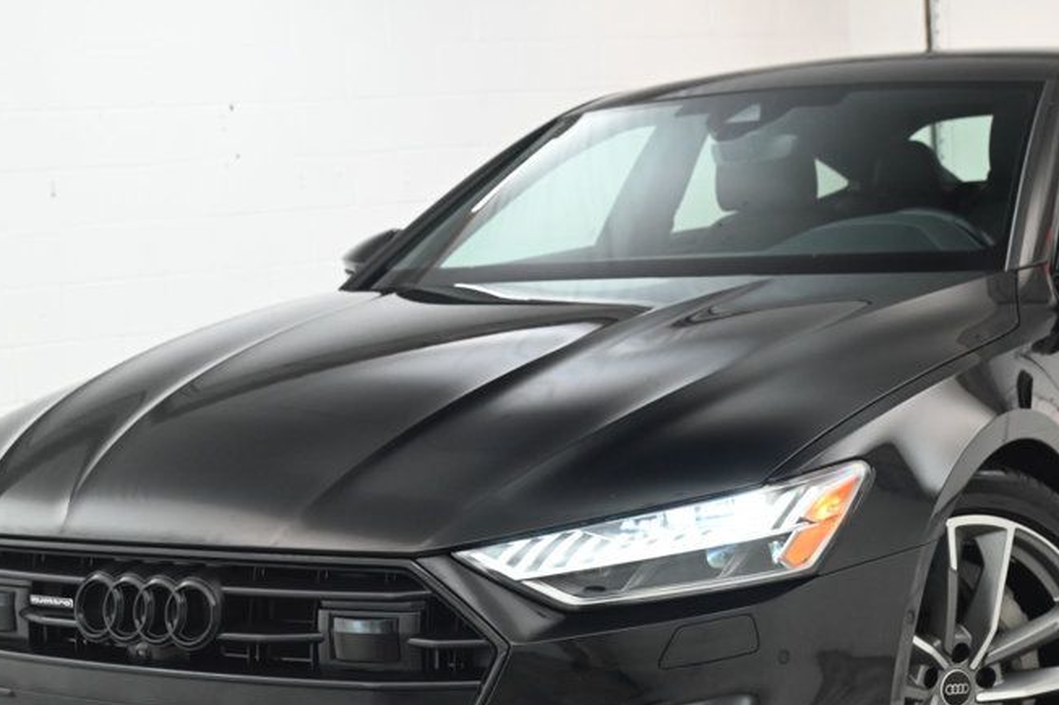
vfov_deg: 19.6
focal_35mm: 69
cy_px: 498
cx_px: 631
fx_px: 2029
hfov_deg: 29.2
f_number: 8
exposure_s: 1/60
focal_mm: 44
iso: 3600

§ What needs to be done: The expected output is each entry given again word for word, with pictures dropped.

§ Your response:
vfov_deg: 19.6
focal_35mm: 69
cy_px: 498
cx_px: 631
fx_px: 2029
hfov_deg: 29.2
f_number: 8
exposure_s: 1/60
focal_mm: 44
iso: 3600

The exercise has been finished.